Saat mampir ke ruang kerjanyi saya pun melihat hasil-hasil penelitian berbagai macam virus di laptopnyi. Prinsipnya virus itu punya kaki-kaki untuk memijakkan diri. Pijakannya adalah sel di alat penafasan manusia.
Setelah kaki-kaki virus memperoleh pijakan yang pas, barulah sang virus mengeluarkan penyakitnya.
Kalau saja tempat berpijak kaki-kaki itu tidak tepat sang virus tidak bisa berproduksi. Ibarat orang mau berak. Kalau kakinya tidak tepat di pijakan pupnya tidak bisa keluar.
Karena itu struktur virus tersebut harus benar-benar diketahui. Kini struktur itu sudah diketahui. Tanpa pijakan yang tepat virus tidak bisa berkembang. Maka obat yang akan ditemukan adalah obat yang akan bisa menipu virus. Yakni obat yang bisa membuat pijakan yang persis diperlukan virus. Tapi sebenarnya itu pijakan palsu. Dengan demikian virus tidak bisa mengeluarkan ”pup” nya.

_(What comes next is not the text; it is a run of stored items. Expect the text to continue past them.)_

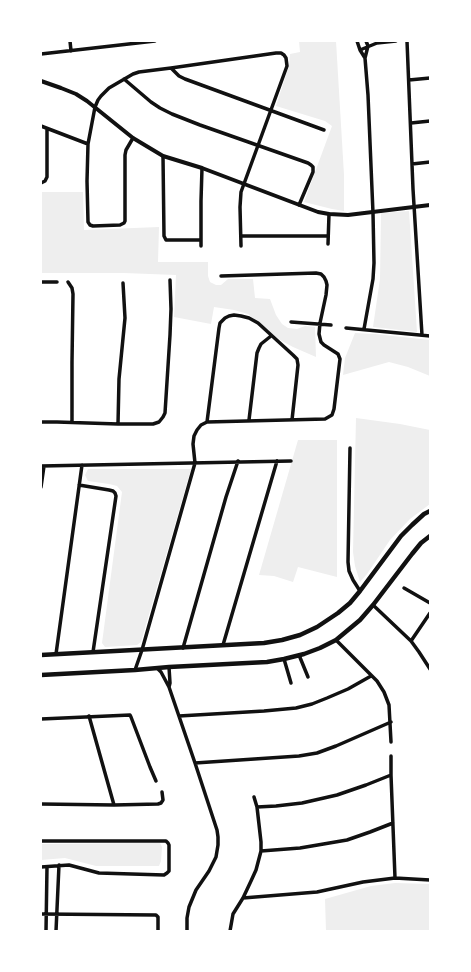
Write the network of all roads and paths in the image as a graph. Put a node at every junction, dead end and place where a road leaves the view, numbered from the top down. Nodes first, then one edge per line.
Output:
1 (70, 41) edge
2 (109, 41) edge
3 (148, 41) edge
4 (155, 41) edge
5 (357, 41) edge
6 (366, 41) edge
7 (396, 41) edge
8 (407, 41) edge
9 (110, 46) junction
10 (368, 46) junction
11 (360, 50) junction
12 (71, 51) junction
13 (41, 54) edge
14 (365, 58) junction
15 (171, 68) junction
16 (124, 78) junction
17 (430, 78) edge
18 (409, 80) junction
19 (41, 81) edge
20 (95, 107) junction
21 (270, 110) junction
22 (430, 121) edge
23 (411, 123) junction
24 (41, 126) edge
25 (48, 129) junction
26 (324, 130) dead end
27 (132, 138) junction
28 (88, 144) junction
29 (258, 146) junction
30 (162, 156) junction
31 (430, 162) edge
32 (412, 164) junction
33 (202, 168) junction
34 (43, 182) edge
35 (243, 184) junction
36 (299, 205) junction
37 (430, 205) edge
38 (414, 207) junction
39 (373, 213) junction
40 (328, 214) junction
41 (240, 236) junction
42 (328, 236) junction
43 (200, 240) junction
44 (328, 244) dead end
45 (201, 246) dead end
46 (241, 246) dead end
47 (221, 276) dead end
48 (170, 280) dead end
49 (41, 282) edge
50 (57, 282) dead end
51 (68, 282) dead end
52 (123, 283) dead end
53 (292, 322) dead end
54 (320, 323) junction
55 (331, 325) dead end
56 (346, 328) dead end
57 (364, 330) junction
58 (422, 335) junction
59 (271, 336) junction
60 (430, 336) edge
61 (249, 420) junction
62 (292, 420) junction
63 (41, 422) edge
64 (72, 422) junction
65 (207, 422) junction
66 (118, 424) junction
67 (350, 448) dead end
68 (238, 461) junction
69 (277, 461) junction
70 (291, 461) dead end
71 (195, 463) junction
72 (82, 465) junction
73 (43, 466) edge
74 (79, 485) junction
75 (41, 487) edge
76 (430, 511) edge
77 (430, 536) edge
78 (404, 588) dead end
79 (360, 591) junction
80 (430, 603) edge
81 (373, 605) junction
82 (430, 613) edge
83 (336, 640) junction
84 (411, 641) junction
85 (223, 645) junction
86 (183, 648) junction
87 (142, 650) junction
88 (93, 652) junction
89 (56, 654) junction
90 (41, 655) edge
91 (299, 655) junction
92 (284, 659) junction
93 (169, 667) junction
94 (157, 668) junction
95 (134, 670) junction
96 (430, 670) edge
97 (41, 674) edge
98 (371, 676) junction
99 (308, 677) dead end
100 (291, 683) dead end
101 (169, 686) junction
102 (90, 716) junction
103 (179, 716) junction
104 (41, 719) edge
105 (391, 722) junction
106 (391, 742) dead end
107 (391, 756) dead end
108 (195, 763) junction
109 (391, 775) junction
110 (156, 781) dead end
111 (162, 792) dead end
112 (254, 797) dead end
113 (41, 804) edge
114 (114, 804) junction
115 (257, 807) junction
116 (392, 823) junction
117 (41, 841) edge
118 (261, 851) junction
119 (59, 865) junction
120 (48, 866) junction
121 (41, 867) edge
122 (395, 878) junction
123 (430, 880) edge
124 (243, 898) junction
125 (41, 914) edge
126 (47, 914) junction
127 (57, 915) junction
128 (46, 931) edge
129 (56, 931) edge
130 (158, 931) edge
131 (187, 931) edge
132 (230, 931) edge

1 - 12 street
2 - 9 street
3 - 4 street
3 - 9 street
5 - 11 street
6 - 10 street
7 - 10 street
8 - 18 street
9 - 12 street
10 - 11 street
10 - 14 street
11 - 14 street
12 - 13 street
14 - 39 street
15 - 16 street
15 - 21 street
15 - 21 street
16 - 20 street
16 - 29 street
17 - 18 street
18 - 23 street
19 - 20 street
20 - 27 street
20 - 28 street
21 - 26 street
21 - 29 street
22 - 23 street
23 - 32 street
24 - 25 street
25 - 28 street
25 - 34 street
27 - 28 street
27 - 30 street
29 - 35 street
29 - 36 street
30 - 33 street
30 - 43 street
31 - 32 street
32 - 38 street
33 - 35 street
33 - 43 street
35 - 36 street
35 - 41 street
36 - 40 street
37 - 38 street
38 - 39 street
38 - 58 street
39 - 40 street
39 - 57 street
40 - 42 street
41 - 42 street
41 - 46 street
42 - 44 street
43 - 45 street
47 - 54 street
48 - 66 street
49 - 50 street
51 - 64 street
52 - 66 street
53 - 54 street
54 - 55 street
54 - 62 street
56 - 57 street
57 - 58 street
58 - 60 street
59 - 61 street
59 - 62 street
59 - 65 street
61 - 62 street
61 - 65 street
63 - 64 street
64 - 66 street
65 - 71 street
67 - 79 street
68 - 69 street
68 - 71 street
68 - 86 street
69 - 70 street
69 - 85 street
71 - 72 street
71 - 87 street
72 - 73 street
72 - 74 street
73 - 75 street
74 - 88 street
74 - 89 street
76 - 79 main road
77 - 81 main road
78 - 80 street
79 - 85 main road
81 - 83 main road
81 - 84 street
82 - 84 street
83 - 91 main road
83 - 98 street
84 - 96 street
85 - 86 main road
86 - 87 main road
87 - 88 main road
87 - 95 street
88 - 89 main road
89 - 90 main road
91 - 92 main road
91 - 99 street
92 - 93 main road
92 - 100 street
93 - 94 main road
93 - 101 street
94 - 95 main road
94 - 101 street
95 - 97 main road
98 - 103 street
98 - 105 street
101 - 103 street
102 - 104 street
102 - 110 street
102 - 114 street
103 - 108 street
105 - 106 street
105 - 108 street
107 - 109 street
108 - 131 street
109 - 115 street
109 - 116 street
111 - 114 street
112 - 115 street
113 - 114 street
115 - 118 street
116 - 118 street
116 - 122 street
117 - 119 street
118 - 124 street
119 - 120 street
119 - 127 street
120 - 121 street
120 - 126 street
122 - 123 street
122 - 124 street
124 - 132 street
125 - 126 street
126 - 127 street
126 - 128 street
127 - 129 street
127 - 130 street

Dari 10 orang yang pernah diperiksa di lab Unair itu sebagian adalah pasien rumah sakit. Sebagian lagi orang yang datang untuk memeriksakan diri. Semuanya dicurigai menderita virus Corona. Hasilnya: bersih.

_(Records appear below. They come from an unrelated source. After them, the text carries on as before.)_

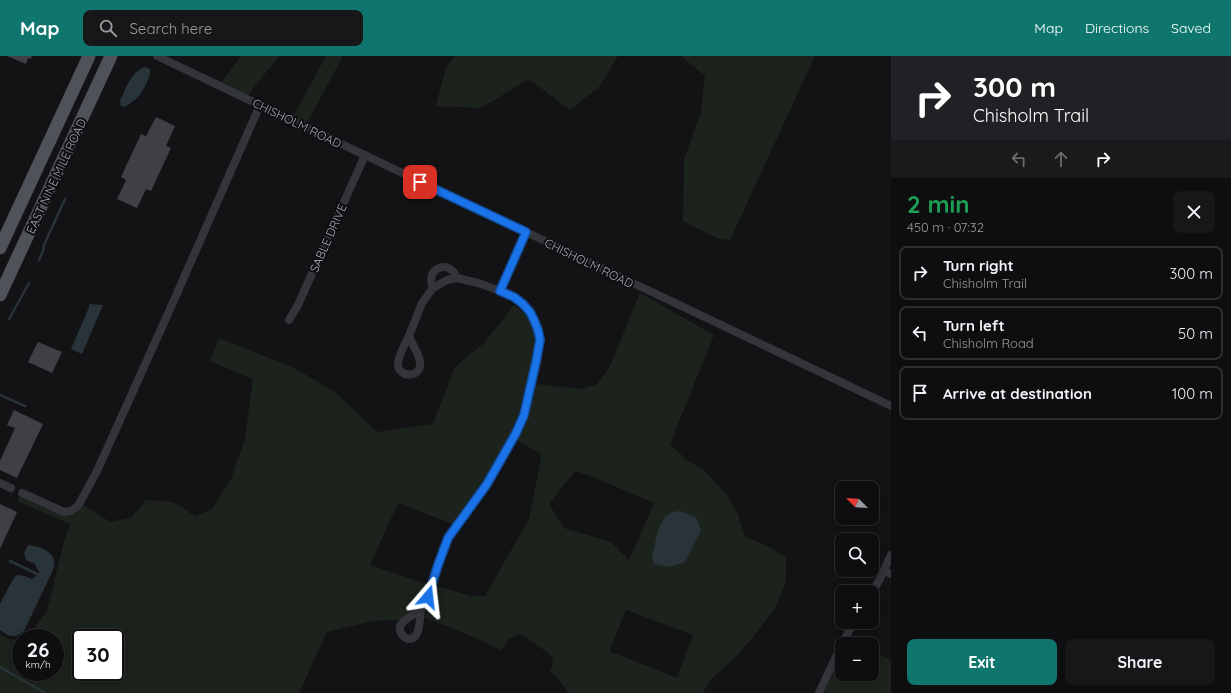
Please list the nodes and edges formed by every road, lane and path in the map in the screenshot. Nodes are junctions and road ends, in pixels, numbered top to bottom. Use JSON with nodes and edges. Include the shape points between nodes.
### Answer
{"nodes":[{"id":1,"x":89,"y":56,"type":"edge"},
{"id":2,"x":111,"y":56,"type":"edge"},
{"id":3,"x":157,"y":56,"type":"edge"},
{"id":4,"x":260,"y":105,"type":"junction"},
{"id":5,"x":365,"y":155,"type":"junction"},
{"id":6,"x":526,"y":232,"type":"junction"},
{"id":7,"x":0,"y":248,"type":"edge"},
{"id":8,"x":457,"y":278,"type":"junction"},
{"id":9,"x":433,"y":288,"type":"junction"},
{"id":10,"x":500,"y":291,"type":"junction"},
{"id":11,"x":0,"y":295,"type":"edge"},
{"id":12,"x":289,"y":320,"type":"dead end"},
{"id":13,"x":409,"y":336,"type":"dead end"},
{"id":14,"x":891,"y":406,"type":"edge"},
{"id":15,"x":0,"y":483,"type":"edge"},
{"id":16,"x":11,"y":488,"type":"dead end"},
{"id":17,"x":22,"y":493,"type":"dead end"},
{"id":18,"x":891,"y":555,"type":"edge"},
{"id":19,"x":887,"y":572,"type":"edge"},
{"id":20,"x":877,"y":585,"type":"edge"},
{"id":21,"x":421,"y":610,"type":"dead end"},
{"id":22,"x":835,"y":659,"type":"edge"},
{"id":23,"x":819,"y":693,"type":"edge"}],
"edges":[{"from":1,"to":7,"type":"main road","name":"EAST NINE MILE ROAD"},
{"from":2,"to":11,"type":"main road","name":"EAST NINE MILE ROAD"},
{"from":3,"to":4,"type":"street","name":"CHISHOLM ROAD"},
{"from":4,"to":5,"type":"street","name":"CHISHOLM ROAD"},
{"from":4,"to":17,"type":"street","via":[[97,471],[78,506],[64,512]]},
{"from":5,"to":6,"type":"street","name":"CHISHOLM ROAD"},
{"from":5,"to":12,"type":"street","name":"SABLE DRIVE"},
{"from":6,"to":10,"type":"street"},
{"from":6,"to":14,"type":"street","name":"CHISHOLM ROAD"},
{"from":8,"to":9,"type":"street"},
{"from":8,"to":9,"type":"street","via":[[448,268],[437,269],[431,277]]},
{"from":8,"to":10,"type":"street","via":[[478,282]]},
{"from":9,"to":13,"type":"street","via":[[422,303]]},
{"from":10,"to":21,"type":"street","via":[[514,297],[530,312],[540,340],[524,415],[487,484],[448,538]]},
{"from":15,"to":16,"type":"street"},
{"from":18,"to":19,"type":"street"},
{"from":19,"to":20,"type":"street"},
{"from":22,"to":23,"type":"street"}]}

Salah satu dari mereka adalah seorang dokter. Sang dokter seperti terkena flu. Putrinya baru pulang dari luar negeri. Maka muncul kekhawatiran tertular virus Corona.
Sang dokter pun memeriksakan diri ke lab Unair. Ternyata negatif.

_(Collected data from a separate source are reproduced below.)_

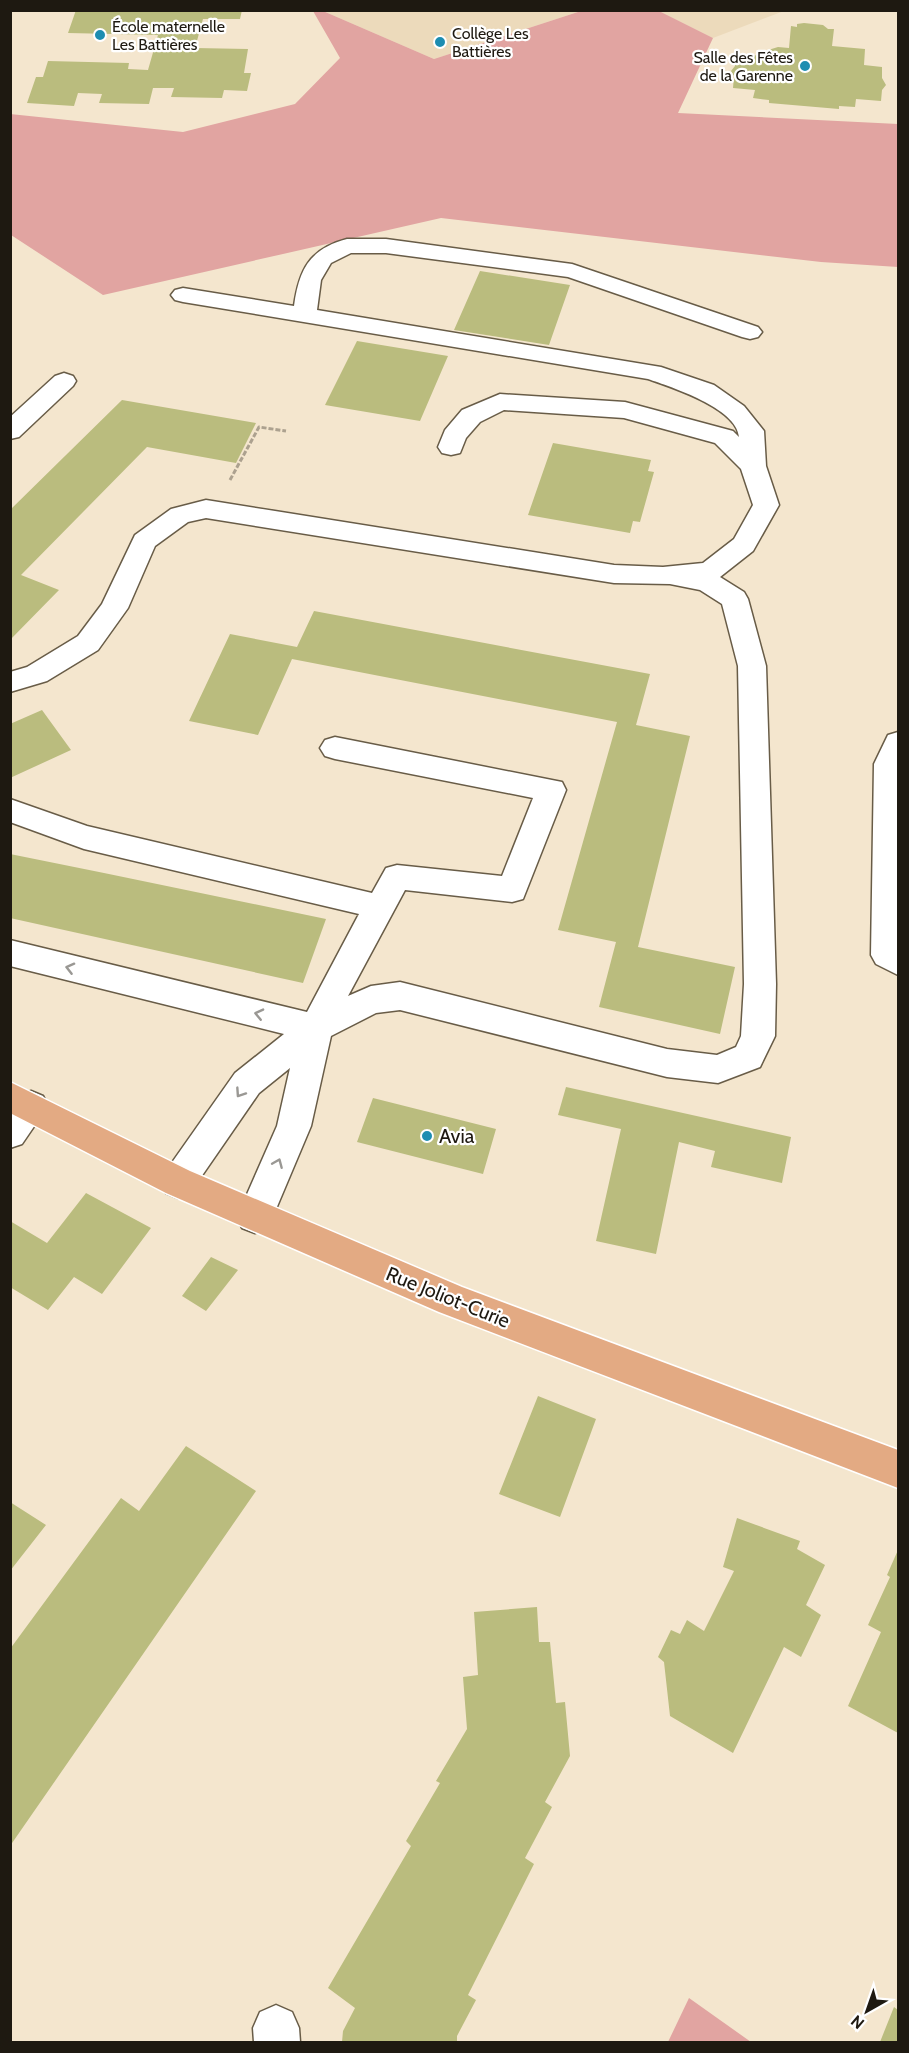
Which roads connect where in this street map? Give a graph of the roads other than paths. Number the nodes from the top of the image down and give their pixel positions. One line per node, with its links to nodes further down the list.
1 (183, 295): 2 (street)
2 (305, 315): 3 (street); 7 (street)
3 (750, 332)
4 (64, 381): 5 (street)
5 (10, 431)
6 (451, 447): 7 (street)
7 (753, 466): 8 (street)
8 (663, 576): 9 (street); 16 (street)
9 (10, 682)
10 (898, 742): 15 (street)
11 (335, 748): 13 (street)
12 (10, 810): 13 (street)
13 (380, 907): 16 (street)
14 (10, 953): 16 (street, one-way to 14)
15 (898, 962)
16 (316, 1028): 18 (street, one-way to 18); 19 (street, one-way to 16)
17 (17, 1112): 18 (main road, Rue Joliot-Curie)
18 (178, 1182): 19 (main road, Rue Joliot-Curie)
19 (255, 1217): 20 (main road, Rue Joliot-Curie)
20 (898, 1469)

Sampai sekarang pun semua yang pernah diperiksa itu baik-baik saja.
Senyawa yang dibeli dari Jepang itu sendiri cukup untuk memeriksa 100 orang. Hasil pemeriksaannya pun bisa diketahui dengan cepat: 5 jam kemudian. Itu karena tidak perlu antre.
”Siapa pun bisa memeriksakan diri ke sini,” ujar Prof. Inge, yang sehari-harinya di Pusat Penelitian Penyakit Tropik di kampus C Unair itu. ”Tentu harus membayar. Rp 1 juta,” ujarnyi.
Dua guru besar ini juga ikut penasaran: mengapa orang Indonesia tidak terkena virus Corona. Keduanya masih terus mencari jawabnya.
Tapi beliau juga tidak terlalu heran. Waktu Arab Saudi dilanda wabah virus MERS, Indonesia juga aman. Padahal, begitu banyak jemaah haji yang ke Saudi.